[Dataset records]
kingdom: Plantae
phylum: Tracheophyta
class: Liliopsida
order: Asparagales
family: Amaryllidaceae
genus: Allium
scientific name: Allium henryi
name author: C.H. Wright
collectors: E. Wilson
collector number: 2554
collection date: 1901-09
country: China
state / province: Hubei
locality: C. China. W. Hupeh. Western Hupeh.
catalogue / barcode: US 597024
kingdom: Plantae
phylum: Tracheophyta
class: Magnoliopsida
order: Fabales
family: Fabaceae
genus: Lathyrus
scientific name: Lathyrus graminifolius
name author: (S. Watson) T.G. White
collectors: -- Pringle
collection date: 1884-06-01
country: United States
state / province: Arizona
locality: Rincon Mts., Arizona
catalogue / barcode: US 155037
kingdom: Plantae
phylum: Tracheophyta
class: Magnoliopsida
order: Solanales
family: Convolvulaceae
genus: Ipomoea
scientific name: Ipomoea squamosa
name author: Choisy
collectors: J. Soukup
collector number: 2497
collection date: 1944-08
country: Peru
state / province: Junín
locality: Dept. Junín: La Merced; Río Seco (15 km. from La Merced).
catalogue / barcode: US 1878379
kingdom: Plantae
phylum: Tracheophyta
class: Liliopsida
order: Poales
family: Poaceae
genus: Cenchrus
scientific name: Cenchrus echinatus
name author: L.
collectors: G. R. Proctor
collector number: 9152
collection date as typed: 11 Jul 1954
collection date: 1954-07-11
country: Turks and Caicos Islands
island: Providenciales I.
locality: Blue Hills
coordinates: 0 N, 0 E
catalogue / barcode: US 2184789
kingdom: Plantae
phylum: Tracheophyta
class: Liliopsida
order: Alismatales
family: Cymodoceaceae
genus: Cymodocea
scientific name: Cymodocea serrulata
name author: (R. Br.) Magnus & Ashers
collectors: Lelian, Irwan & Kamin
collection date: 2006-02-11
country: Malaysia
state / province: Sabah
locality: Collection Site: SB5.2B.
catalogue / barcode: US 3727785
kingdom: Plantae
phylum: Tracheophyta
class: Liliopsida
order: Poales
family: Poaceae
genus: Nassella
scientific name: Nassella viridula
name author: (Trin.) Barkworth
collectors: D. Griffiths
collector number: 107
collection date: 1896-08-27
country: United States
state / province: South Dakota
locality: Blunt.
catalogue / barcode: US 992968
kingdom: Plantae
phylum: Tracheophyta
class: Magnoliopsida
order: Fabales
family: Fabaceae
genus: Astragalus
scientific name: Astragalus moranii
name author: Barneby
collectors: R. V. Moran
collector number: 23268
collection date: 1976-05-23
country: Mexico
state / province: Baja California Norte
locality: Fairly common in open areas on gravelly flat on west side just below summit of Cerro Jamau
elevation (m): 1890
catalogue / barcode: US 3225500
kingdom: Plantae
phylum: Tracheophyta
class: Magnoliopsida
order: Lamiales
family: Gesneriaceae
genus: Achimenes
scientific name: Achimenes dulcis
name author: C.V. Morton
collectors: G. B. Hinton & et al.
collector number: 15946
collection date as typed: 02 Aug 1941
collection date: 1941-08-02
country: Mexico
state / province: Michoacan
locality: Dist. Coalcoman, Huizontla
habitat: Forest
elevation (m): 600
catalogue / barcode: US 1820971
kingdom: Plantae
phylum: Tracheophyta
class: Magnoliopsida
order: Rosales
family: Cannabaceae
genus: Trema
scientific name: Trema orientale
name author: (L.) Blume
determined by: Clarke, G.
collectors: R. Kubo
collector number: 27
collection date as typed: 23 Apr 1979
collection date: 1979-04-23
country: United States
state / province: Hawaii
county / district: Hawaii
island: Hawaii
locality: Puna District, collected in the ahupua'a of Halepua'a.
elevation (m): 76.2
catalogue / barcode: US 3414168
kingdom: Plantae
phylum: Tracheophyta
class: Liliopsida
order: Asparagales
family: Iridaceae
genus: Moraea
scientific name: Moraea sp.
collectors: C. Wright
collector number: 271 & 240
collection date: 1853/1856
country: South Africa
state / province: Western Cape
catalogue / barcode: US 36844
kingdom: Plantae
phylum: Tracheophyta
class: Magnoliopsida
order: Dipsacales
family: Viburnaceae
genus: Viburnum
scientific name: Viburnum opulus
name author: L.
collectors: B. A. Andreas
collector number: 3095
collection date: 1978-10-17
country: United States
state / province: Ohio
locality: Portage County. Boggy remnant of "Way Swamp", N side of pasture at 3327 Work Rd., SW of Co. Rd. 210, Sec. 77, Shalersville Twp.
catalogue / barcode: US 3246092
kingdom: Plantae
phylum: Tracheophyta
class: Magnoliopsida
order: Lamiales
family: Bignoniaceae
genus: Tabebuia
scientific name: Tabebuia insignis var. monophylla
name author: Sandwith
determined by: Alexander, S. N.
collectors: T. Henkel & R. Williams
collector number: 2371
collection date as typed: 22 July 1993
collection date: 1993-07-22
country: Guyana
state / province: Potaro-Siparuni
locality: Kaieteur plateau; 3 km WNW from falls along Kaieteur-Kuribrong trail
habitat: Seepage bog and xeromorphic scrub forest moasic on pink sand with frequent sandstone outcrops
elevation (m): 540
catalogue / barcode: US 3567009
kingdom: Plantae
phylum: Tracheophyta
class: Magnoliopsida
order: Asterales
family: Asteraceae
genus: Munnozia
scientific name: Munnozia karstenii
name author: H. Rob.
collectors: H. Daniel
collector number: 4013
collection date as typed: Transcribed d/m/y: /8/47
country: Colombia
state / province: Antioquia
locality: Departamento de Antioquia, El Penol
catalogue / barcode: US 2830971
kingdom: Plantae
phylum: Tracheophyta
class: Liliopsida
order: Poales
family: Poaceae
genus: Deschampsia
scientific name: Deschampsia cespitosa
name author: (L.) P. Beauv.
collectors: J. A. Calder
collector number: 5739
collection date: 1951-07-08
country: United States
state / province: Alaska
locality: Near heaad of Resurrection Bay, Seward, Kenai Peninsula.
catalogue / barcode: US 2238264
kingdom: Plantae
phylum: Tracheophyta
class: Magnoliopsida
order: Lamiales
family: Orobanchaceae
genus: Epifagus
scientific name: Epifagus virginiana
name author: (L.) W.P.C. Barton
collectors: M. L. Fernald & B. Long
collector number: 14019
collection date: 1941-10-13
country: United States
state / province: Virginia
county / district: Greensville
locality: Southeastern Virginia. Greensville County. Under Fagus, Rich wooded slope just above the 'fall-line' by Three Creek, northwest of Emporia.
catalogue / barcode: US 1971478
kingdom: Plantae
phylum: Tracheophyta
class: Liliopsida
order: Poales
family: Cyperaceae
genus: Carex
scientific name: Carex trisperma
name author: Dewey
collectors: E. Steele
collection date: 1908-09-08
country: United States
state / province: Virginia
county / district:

Short task: Turn every line of the rows above into a numbered list, leaving out any blank lines.

Exercise response:
1. kingdom: Plantae
2. phylum: Tracheophyta
3. class: Liliopsida
4. order: Asparagales
5. family: Amaryllidaceae
6. genus: Allium
7. scientific name: Allium henryi
8. name author: C.H. Wright
9. collectors: E. Wilson
10. collector number: 2554
11. collection date: 1901-09
12. country: China
13. state / province: Hubei
14. locality: C. China. W. Hupeh. Western Hupeh.
15. catalogue / barcode: US 597024
16. kingdom: Plantae
17. phylum: Tracheophyta
18. class: Magnoliopsida
19. order: Fabales
20. family: Fabaceae
21. genus: Lathyrus
22. scientific name: Lathyrus graminifolius
23. name author: (S. Watson) T.G. White
24. collectors: -- Pringle
25. collection date: 1884-06-01
26. country: United States
27. state / province: Arizona
28. locality: Rincon Mts., Arizona
29. catalogue / barcode: US 155037
30. kingdom: Plantae
31. phylum: Tracheophyta
32. class: Magnoliopsida
33. order: Solanales
34. family: Convolvulaceae
35. genus: Ipomoea
36. scientific name: Ipomoea squamosa
37. name author: Choisy
38. collectors: J. Soukup
39. collector number: 2497
40. collection date: 1944-08
41. country: Peru
42. state / province: Junín
43. locality: Dept. Junín: La Merced; Río Seco (15 km. from La Merced).
44. catalogue / barcode: US 1878379
45. kingdom: Plantae
46. phylum: Tracheophyta
47. class: Liliopsida
48. order: Poales
49. family: Poaceae
50. genus: Cenchrus
51. scientific name: Cenchrus echinatus
52. name author: L.
53. collectors: G. R. Proctor
54. collector number: 9152
55. collection date as typed: 11 Jul 1954
56. collection date: 1954-07-11
57. country: Turks and Caicos Islands
58. island: Providenciales I.
59. locality: Blue Hills
60. coordinates: 0 N, 0 E
61. catalogue / barcode: US 2184789
62. kingdom: Plantae
63. phylum: Tracheophyta
64. class: Liliopsida
65. order: Alismatales
66. family: Cymodoceaceae
67. genus: Cymodocea
68. scientific name: Cymodocea serrulata
69. name author: (R. Br.) Magnus & Ashers
70. collectors: Lelian, Irwan & Kamin
71. collection date: 2006-02-11
72. country: Malaysia
73. state / province: Sabah
74. locality: Collection Site: SB5.2B.
75. catalogue / barcode: US 3727785
76. kingdom: Plantae
77. phylum: Tracheophyta
78. class: Liliopsida
79. order: Poales
80. family: Poaceae
81. genus: Nassella
82. scientific name: Nassella viridula
83. name author: (Trin.) Barkworth
84. collectors: D. Griffiths
85. collector number: 107
86. collection date: 1896-08-27
87. country: United States
88. state / province: South Dakota
89. locality: Blunt.
90. catalogue / barcode: US 992968
91. kingdom: Plantae
92. phylum: Tracheophyta
93. class: Magnoliopsida
94. order: Fabales
95. family: Fabaceae
96. genus: Astragalus
97. scientific name: Astragalus moranii
98. name author: Barneby
99. collectors: R. V. Moran
100. collector number: 23268
101. collection date: 1976-05-23
102. country: Mexico
103. state / province: Baja California Norte
104. locality: Fairly common in open areas on gravelly flat on west side just below summit of Cerro Jamau
105. elevation (m): 1890
106. catalogue / barcode: US 3225500
107. kingdom: Plantae
108. phylum: Tracheophyta
109. class: Magnoliopsida
110. order: Lamiales
111. family: Gesneriaceae
112. genus: Achimenes
113. scientific name: Achimenes dulcis
114. name author: C.V. Morton
115. collectors: G. B. Hinton & et al.
116. collector number: 15946
117. collection date as typed: 02 Aug 1941
118. collection date: 1941-08-02
119. country: Mexico
120. state / province: Michoacan
121. locality: Dist. Coalcoman, Huizontla
122. habitat: Forest
123. elevation (m): 600
124. catalogue / barcode: US 1820971
125. kingdom: Plantae
126. phylum: Tracheophyta
127. class: Magnoliopsida
128. order: Rosales
129. family: Cannabaceae
130. genus: Trema
131. scientific name: Trema orientale
132. name author: (L.) Blume
133. determined by: Clarke, G.
134. collectors: R. Kubo
135. collector number: 27
136. collection date as typed: 23 Apr 1979
137. collection date: 1979-04-23
138. country: United States
139. state / province: Hawaii
140. county / district: Hawaii
141. island: Hawaii
142. locality: Puna District, collected in the ahupua'a of Halepua'a.
143. elevation (m): 76.2
144. catalogue / barcode: US 3414168
145. kingdom: Plantae
146. phylum: Tracheophyta
147. class: Liliopsida
148. order: Asparagales
149. family: Iridaceae
150. genus: Moraea
151. scientific name: Moraea sp.
152. collectors: C. Wright
153. collector number: 271 & 240
154. collection date: 1853/1856
155. country: South Africa
156. state / province: Western Cape
157. catalogue / barcode: US 36844
158. kingdom: Plantae
159. phylum: Tracheophyta
160. class: Magnoliopsida
161. order: Dipsacales
162. family: Viburnaceae
163. genus: Viburnum
164. scientific name: Viburnum opulus
165. name author: L.
166. collectors: B. A. Andreas
167. collector number: 3095
168. collection date: 1978-10-17
169. country: United States
170. state / province: Ohio
171. locality: Portage County. Boggy remnant of "Way Swamp", N side of pasture at 3327 Work Rd., SW of Co. Rd. 210, Sec. 77, Shalersville Twp.
172. catalogue / barcode: US 3246092
173. kingdom: Plantae
174. phylum: Tracheophyta
175. class: Magnoliopsida
176. order: Lamiales
177. family: Bignoniaceae
178. genus: Tabebuia
179. scientific name: Tabebuia insignis var. monophylla
180. name author: Sandwith
181. determined by: Alexander, S. N.
182. collectors: T. Henkel & R. Williams
183. collector number: 2371
184. collection date as typed: 22 July 1993
185. collection date: 1993-07-22
186. country: Guyana
187. state / province: Potaro-Siparuni
188. locality: Kaieteur plateau; 3 km WNW from falls along Kaieteur-Kuribrong trail
189. habitat: Seepage bog and xeromorphic scrub forest moasic on pink sand with frequent sandstone outcrops
190. elevation (m): 540
191. catalogue / barcode: US 3567009
192. kingdom: Plantae
193. phylum: Tracheophyta
194. class: Magnoliopsida
195. order: Asterales
196. family: Asteraceae
197. genus: Munnozia
198. scientific name: Munnozia karstenii
199. name author: H. Rob.
200. collectors: H. Daniel
201. collector number: 4013
202. collection date as typed: Transcribed d/m/y: /8/47
203. country: Colombia
204. state / province: Antioquia
205. locality: Departamento de Antioquia, El Penol
206. catalogue / barcode: US 2830971
207. kingdom: Plantae
208. phylum: Tracheophyta
209. class: Liliopsida
210. order: Poales
211. family: Poaceae
212. genus: Deschampsia
213. scientific name: Deschampsia cespitosa
214. name author: (L.) P. Beauv.
215. collectors: J. A. Calder
216. collector number: 5739
217. collection date: 1951-07-08
218. country: United States
219. state / province: Alaska
220. locality: Near heaad of Resurrection Bay, Seward, Kenai Peninsula.
221. catalogue / barcode: US 2238264
222. kingdom: Plantae
223. phylum: Tracheophyta
224. class: Magnoliopsida
225. order: Lamiales
226. family: Orobanchaceae
227. genus: Epifagus
228. scientific name: Epifagus virginiana
229. name author: (L.) W.P.C. Barton
230. collectors: M. L. Fernald & B. Long
231. collector number: 14019
232. collection date: 1941-10-13
233. country: United States
234. state / province: Virginia
235. county / district: Greensville
236. locality: Southeastern Virginia. Greensville County. Under Fagus, Rich wooded slope just above the 'fall-line' by Three Creek, northwest of Emporia.
237. catalogue / barcode: US 1971478
238. kingdom: Plantae
239. phylum: Tracheophyta
240. class: Liliopsida
241. order: Poales
242. family: Cyperaceae
243. genus: Carex
244. scientific name: Carex trisperma
245. name author: Dewey
246. collectors: E. Steele
247. collection date: 1908-09-08
248. country: United States
249. state / province: Virginia
250. county / district:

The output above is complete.